CT: Yes, much of this we owe to the transition from third to fourth edition. The bloated tech tree was killed and buried. The player sheets were updated with vital ship statistics. The upgrades themselves were cleverly altered to simply be placed over the existing artwork. Much of this was Fantasy Flight simply growing over the past decade.

DT: The biggest surprise for me as a newcomer was that it boasts this really slick system for handling your actions. Every round revolves around that draft to choose your strategy, then doles out commands for moves, fleet size, and the ability to react to other players’ strategies. It’s a lot more “directed” than I first anticipated from this very sandboxy space conquest game, but I appreciate the way these systems center everyone’s approach on very tangible things like extra moves, unlocking tech, blocking attacks, and so forth. You can tell at a glance how big a fleet somebody can support and whether they have moves to intrude into one of your systems. There’s a lot of immediate feedback there that makes it a surprisingly easy game to play.
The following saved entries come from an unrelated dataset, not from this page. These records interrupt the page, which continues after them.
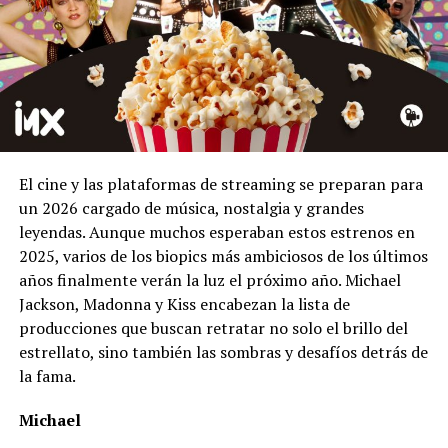
El cine y las plataformas de streaming se preparan para
un 2026 cargado de música, nostalgia y grandes
leyendas. Aunque muchos esperaban estos estrenos en
2025, varios de los biopics más ambiciosos de los últimos
años finalmente verán la luz el próximo año. Michael
Jackson, Madonna y Kiss encabezan la lista de
producciones que buscan retratar no solo el brillo del
estrellato, sino también las sombras y desafíos detrás de
la fama.
Michael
I mean, it isn’t entirely easy. But I think you get my gist.

CT: For sure. That dichotomy between this overwhelming sprawl of opportunity and those aligned tactical widgets provides the perfect mix. There’s a strong balance here as the game forces you to commit to concrete decisions with those Strategy cards that form the direction for a significant chunk of play. By breaking up the heady strategic decision space, it compartmentalizes the complexity while also forcing a torturous decision as you give up agency over another particular field. Choosing to be proficient at moving this round (Warfare) will mean you’re not pushing at full thrust towards technological advancement, and so forth.
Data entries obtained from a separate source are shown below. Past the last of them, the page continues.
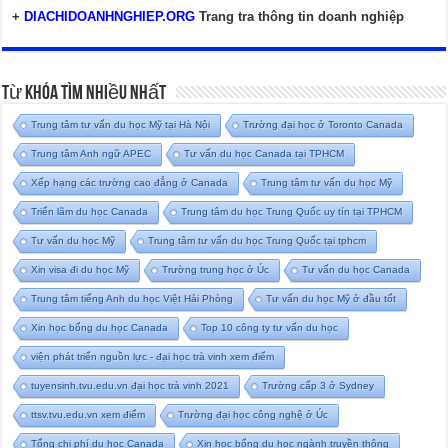
+
DIACHIDOANHNGHIEP.ORG
Trang tra thông tin doanh nghiệp
Từ Khóa Tìm Nhiều Nhất
Trung tâm tư vấn du học Mỹ tại Hà Nội
Trường đại học ở Toronto Canada
Trung tâm Anh ngữ APEC
Tư vấn du học Canada tại TPHCM
Xếp hạng các trường cao đẳng ở Canada
Trung tâm tư vấn du học Mỹ
Triển lãm du học Canada
Trung tâm du học Trung Quốc uy tín tại TPHCM
Tư vấn du học Mỹ
Trung tâm tư vấn du học Trung Quốc tại tphcm
Xin visa đi du học Mỹ
Trường trung học ở Úc
Tư vấn du học Canada
Trung tâm tiếng Anh du học Việt Hải Phòng
Tư vấn du học Mỹ ở đầu tốt
Xin học bổng du học Canada
Top 10 công ty tư vấn du học
viện phát triển nguồn lực - đại học trà vinh xem điểm
tuyensinh.tvu.edu.vn đại học trà vinh 2021
Trường cấp 3 ở Sydney
ttsv.tvu.edu.vn xem điểm
Trường đại học công nghệ ở Úc
Tổng chi phí du học Canada
Xin học bổng du học ngành truyền thông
Much of the game is mitigating that action triage and allowing yourself ample room and resources to get by as best as possible with those Strategy cards you haven’t selected.

DT: In terms of criticism, I do think it can occasionally feel somewhat brittle, especially when players really embrace — or perhaps abuse — the game’s more negotiated aspects. In one recent match, a friend was so far behind that he offered the leading player the diplomatic card that would hand him a game-winning point. That only failed because everyone was so loudly pissed at the prospect of playing for five and a half hours only to lose because somebody was fatigued. Other times, I’ve seen factions swap planets temporarily back and forth via negotiated invasion in order to meet objective cards. Trades like that can’t help but feel gamey.
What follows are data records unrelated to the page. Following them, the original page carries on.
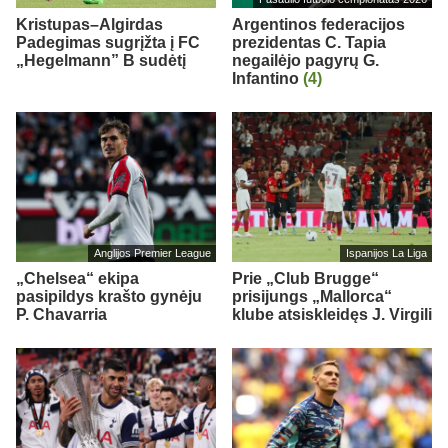
Kristupas–Algirdas
Argentinos federacijos
Padegimas sugrįžta į FC
prezidentas C. Tapia
„Hegelmann” B sudėtį
negailėjo pagyrų G.
Infantino
(4)
Anglijos Premier League
Ispanijos La Liga
„Chelsea“ ekipa
Prie „Club Brugge“
pasipildys krašto gynėju
prisijungs „Mallorca“
P. Chavarria
klube atsiskleidęs J. Virgili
These are “player problems,” to be sure. But just as some cooperative games lend themselves more or less fully to abuse by alpha players, Twilight Imperium does require a complement of equally-committed folks in order to really hum.

Then again, if that and the game’s length are my only significant reservations, I’m pretty much criticizing a delicious crème brûlée for being too yellow.

CT: Commitment is certainly one of the design’s requirements. However honestly, fatigue is not a terribly significant issue in my experience.

The way the game minimizes downtime and constantly keeps you engaged means the wicked tick-tock of the clock is relegated to background fuzz. You’ll sit there, two and a half Monsters and more than a Hacan’s share of pepperoni pizza inside you, and the day will fade away in the blink of an eye. As the stakes gradually rise, you’ll find your posterior inching off the edge of your seat, turn by turn. In that final round where multiple players are within a blink of 10 victory points, it’s all ready to boil over. The way momentum chugs forward like a boulder without care is impressive and engrossing.

DT: It certainly can boil. The last time I played, at around the four-hour mark all our players went from coolheaded to salty, and every last negotiation was lined with not-so-veiled threats and more than the occasional insult. That’s a testament to how fully this game can burrow beneath your skin. All in all, this fourth edition of Twilight Imperium has easily been one of my favorite releases of the year. It possesses the sleekness and elegance of a dreadnought fresh off the assembly line, and I can’t wait to continue peeling back the layers and trying out new factions.